■ WORK ORDER
A faithful copy of the data below is required, leaving out every picture.
[[ THE RECORDS, beginning ]]
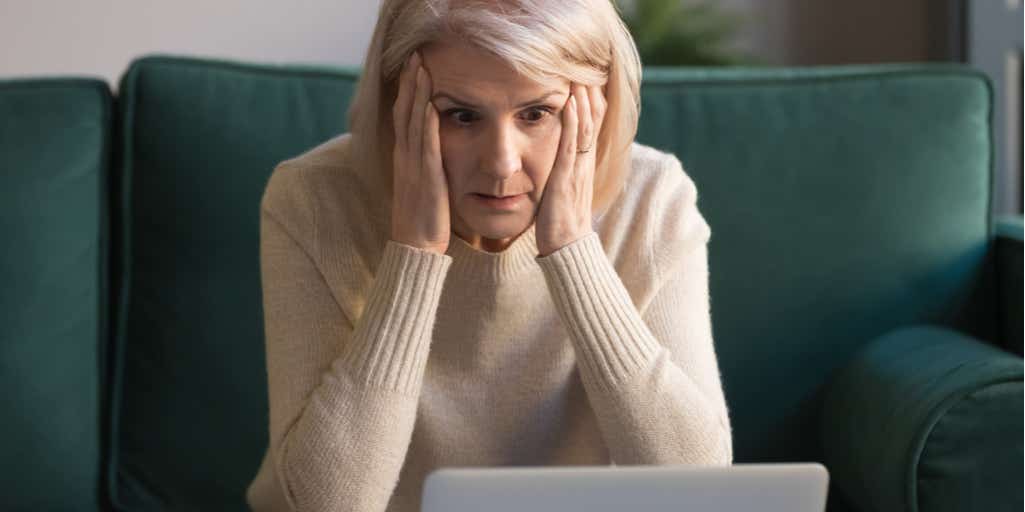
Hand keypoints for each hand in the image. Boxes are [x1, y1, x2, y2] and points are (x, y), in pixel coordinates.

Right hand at [390, 51, 450, 254]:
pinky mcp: (426, 178)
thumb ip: (426, 166)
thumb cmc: (424, 221)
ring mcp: (414, 167)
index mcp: (405, 158)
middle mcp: (406, 158)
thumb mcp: (423, 186)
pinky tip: (432, 105)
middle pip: (405, 112)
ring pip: (414, 123)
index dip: (407, 91)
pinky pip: (426, 146)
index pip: (404, 117)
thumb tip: (433, 150)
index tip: (414, 68)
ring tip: (422, 69)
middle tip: (416, 55)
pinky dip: (428, 124)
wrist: (416, 247)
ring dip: (418, 94)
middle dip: (411, 83)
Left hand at [536, 83, 606, 256]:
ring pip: (584, 126)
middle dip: (590, 93)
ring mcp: (577, 169)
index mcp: (583, 166)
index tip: (586, 79)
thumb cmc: (562, 224)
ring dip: (582, 98)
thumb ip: (564, 175)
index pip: (591, 126)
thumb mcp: (564, 192)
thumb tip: (559, 165)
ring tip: (579, 73)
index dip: (591, 102)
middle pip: (593, 120)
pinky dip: (572, 120)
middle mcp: (584, 163)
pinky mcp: (566, 177)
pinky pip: (571, 142)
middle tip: (586, 66)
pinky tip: (570, 101)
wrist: (567, 249)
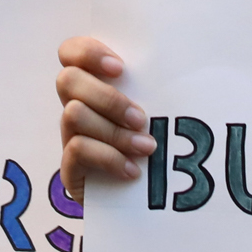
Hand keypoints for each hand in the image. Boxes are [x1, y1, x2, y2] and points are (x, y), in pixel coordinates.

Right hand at [57, 37, 154, 199]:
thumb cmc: (157, 143)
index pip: (69, 52)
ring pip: (73, 114)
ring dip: (114, 131)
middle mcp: (75, 106)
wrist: (148, 199)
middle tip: (140, 119)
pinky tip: (132, 170)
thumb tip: (184, 65)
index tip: (120, 69)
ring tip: (146, 148)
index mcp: (93, 84)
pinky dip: (109, 158)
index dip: (88, 53)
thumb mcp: (158, 109)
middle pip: (67, 80)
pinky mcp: (69, 168)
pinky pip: (77, 150)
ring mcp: (69, 136)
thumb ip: (157, 86)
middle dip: (107, 98)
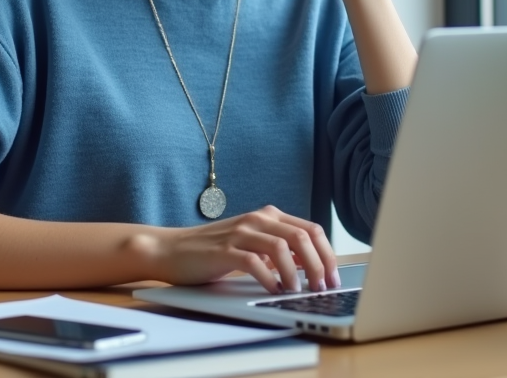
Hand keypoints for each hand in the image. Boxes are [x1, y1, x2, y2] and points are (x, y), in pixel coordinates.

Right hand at [149, 206, 340, 293]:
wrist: (173, 249)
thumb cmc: (214, 251)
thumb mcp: (253, 244)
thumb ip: (279, 249)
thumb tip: (311, 267)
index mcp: (269, 216)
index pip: (311, 229)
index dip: (328, 254)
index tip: (334, 277)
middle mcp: (258, 219)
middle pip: (302, 236)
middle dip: (319, 265)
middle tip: (322, 288)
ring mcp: (241, 233)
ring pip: (283, 247)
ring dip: (296, 273)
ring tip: (298, 291)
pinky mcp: (225, 250)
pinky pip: (255, 263)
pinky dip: (270, 279)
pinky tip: (273, 291)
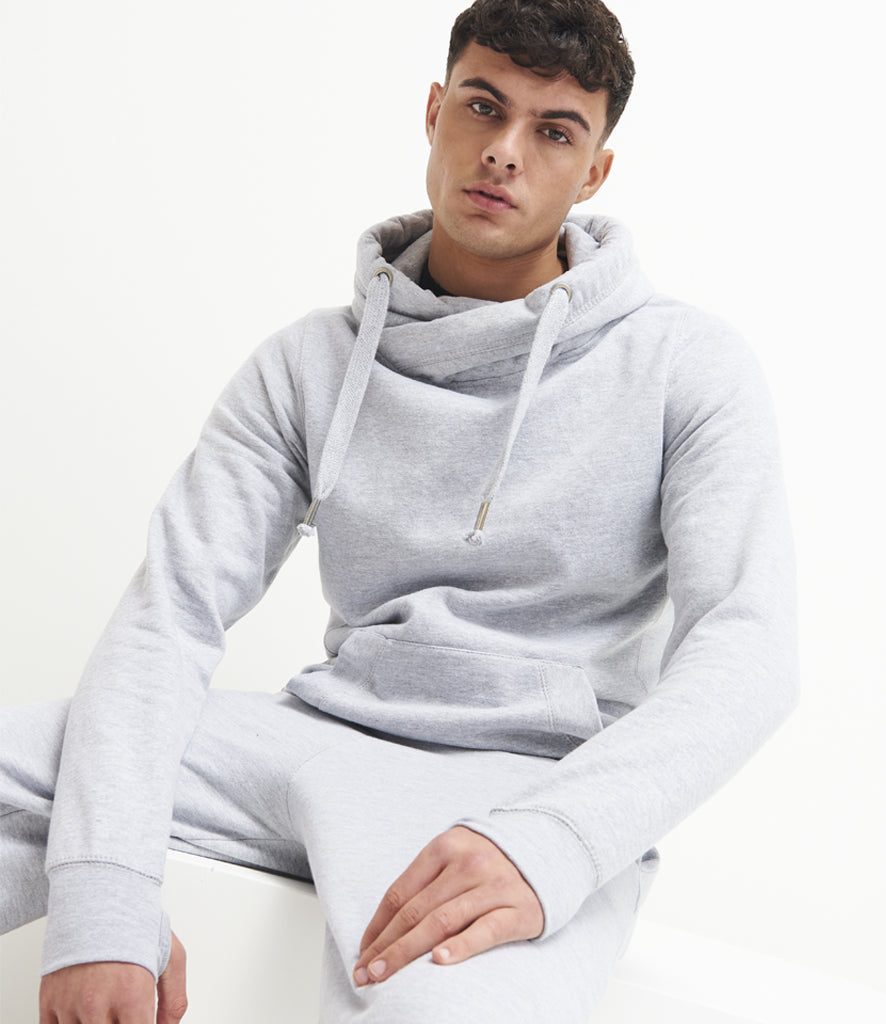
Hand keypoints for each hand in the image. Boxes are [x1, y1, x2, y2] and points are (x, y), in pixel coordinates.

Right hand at [38, 930, 187, 1022]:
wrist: (98, 896)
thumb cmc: (135, 924)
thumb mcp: (171, 958)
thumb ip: (174, 1002)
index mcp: (132, 993)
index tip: (142, 1023)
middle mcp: (98, 1002)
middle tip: (123, 1014)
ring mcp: (70, 1004)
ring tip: (106, 1011)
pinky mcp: (48, 1002)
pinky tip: (84, 1017)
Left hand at [353, 826, 542, 985]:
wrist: (548, 850)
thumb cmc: (490, 860)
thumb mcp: (455, 855)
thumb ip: (425, 882)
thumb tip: (383, 927)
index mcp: (445, 847)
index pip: (400, 892)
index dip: (377, 926)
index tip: (362, 952)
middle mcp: (467, 863)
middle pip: (416, 911)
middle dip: (385, 946)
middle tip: (365, 973)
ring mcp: (493, 885)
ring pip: (441, 922)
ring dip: (407, 952)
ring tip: (385, 974)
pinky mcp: (518, 908)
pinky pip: (485, 930)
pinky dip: (461, 946)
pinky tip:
[[ THE RECORDS, end ]]
■ YOUR RESPONSE
Hand keypoints for each hand in the image. Boxes are [x1, y1, x2, y2] and points are (x, y), in pixel coordinates.

Right hand at [390, 51, 450, 254]:
pinky mcp: (426, 178)
thumb ip: (426, 166)
thumb cmc: (424, 221)
ring mcp: (414, 167)
index mcp: (405, 158)
middle mcp: (406, 158)
thumb mcp: (423, 186)
pinky tip: (432, 105)
middle pip: (405, 112)
ring pip: (414, 123)
index dip: (407, 91)
pinky pip: (426, 146)
index pip: (404, 117)
thumb tip: (433, 150)
index tip: (414, 68)
ring tip: (422, 69)
middle tip: (416, 55)
pinky dip: (428, 124)
wrist: (416, 247)
ring dip: (418, 94)
middle dip: (411, 83)
Left hand at [536, 83, 606, 256]:
ring pip: (584, 126)
middle dip: (590, 93)
ring mcp: (577, 169)
index mcp: (583, 166)
index tip: (586, 79)
thumb cmc: (562, 224)
ring dip: (582, 98)
thumb ip: (564, 175)
index pip: (591, 126)
thumb mcp: (564, 192)
thumb tip: (559, 165)
ring tip: (579, 73)
index dip: (591, 102)
middle pip: (593, 120)
pinky dip: (572, 120)
middle mcp: (584, 163)
pinky mcp: (566, 177)
pinky pip: (571, 142)
middle tip: (586, 66)
pinky tip: (570, 101)
wrist: (567, 249)
Hand keypoints for each hand in the image. Boxes are [x1, y1, x2, y2] and points are (x, y), in pixel coordinates.

Right hand at [57, 37, 154, 199]:
thumb cmc: (157, 143)
index pip: (69, 52)
ring pip: (73, 114)
ring dip: (114, 131)
middle mcp: (75, 106)
wrist: (148, 199)
middle tip: (140, 119)
pinky tip: (132, 170)
thumb tip: (184, 65)
index tip: (120, 69)
ring tip: (146, 148)
index mcp: (93, 84)
pinky dip: (109, 158)
index dip: (88, 53)
thumb mcp: (158, 109)
middle pip: (67, 80)
pinky mcp: (69, 168)
pinky pip: (77, 150)
ring mcp: (69, 136)
thumb ip: (157, 86)
middle dip: (107, 98)
Hand keypoints for each hand in the image. Boxes are [x1, y1, x2, y2] and points are (x, y), in pixel coordinates.

Right hand at [149, 206, 340, 293]:
wrist: (173, 249)
thumb cmc: (214, 251)
thumb mcp: (253, 244)
thumb ip: (279, 249)
thumb tip: (311, 267)
index mcp: (269, 216)
index pip: (311, 229)
index dip: (328, 254)
index tip: (334, 277)
middle mcp: (258, 219)
middle pip: (302, 236)
middle dip: (319, 265)
middle tip: (322, 288)
ring mcp: (241, 233)
ring pip: (283, 247)
ring dip: (296, 273)
ring tip: (298, 291)
pinky mcp: (225, 250)
pinky pip: (255, 263)
pinky dip: (270, 279)
pinky tip: (273, 291)
Hand keypoints for each hand in the image. Boxes are [x1, y1, x2, y2] and points are (x, y), in pixel coordinates.

Right hand at [38, 930, 187, 1022]:
wrist: (98, 896)
thumb cmc: (135, 924)
thumb mcp: (171, 958)
thumb ip: (174, 1002)
index mcp: (132, 993)
index tip: (142, 1023)
middle mcp: (98, 1002)
middle tip: (123, 1014)
ring mcp: (70, 1004)
ring tip: (106, 1011)
pinky mcp: (48, 1002)
pinky tip: (84, 1017)
Left hand at [353, 826, 542, 985]:
wrist: (548, 850)
thumb cmc: (490, 860)
thumb mcp: (455, 855)
thumb ip: (425, 882)
thumb tip: (383, 927)
index mcp: (445, 847)
index pip: (400, 892)
index dip: (377, 926)
index tip: (362, 952)
middle mcp: (467, 863)
middle pip: (416, 911)
middle dip: (385, 946)
middle tip: (365, 973)
ring mcp: (493, 885)
ring pip: (441, 922)
ring dip: (407, 952)
ring tip: (385, 974)
pinky mcp: (518, 908)
pinky pip: (485, 930)
pinky dip: (461, 946)
pinky tip:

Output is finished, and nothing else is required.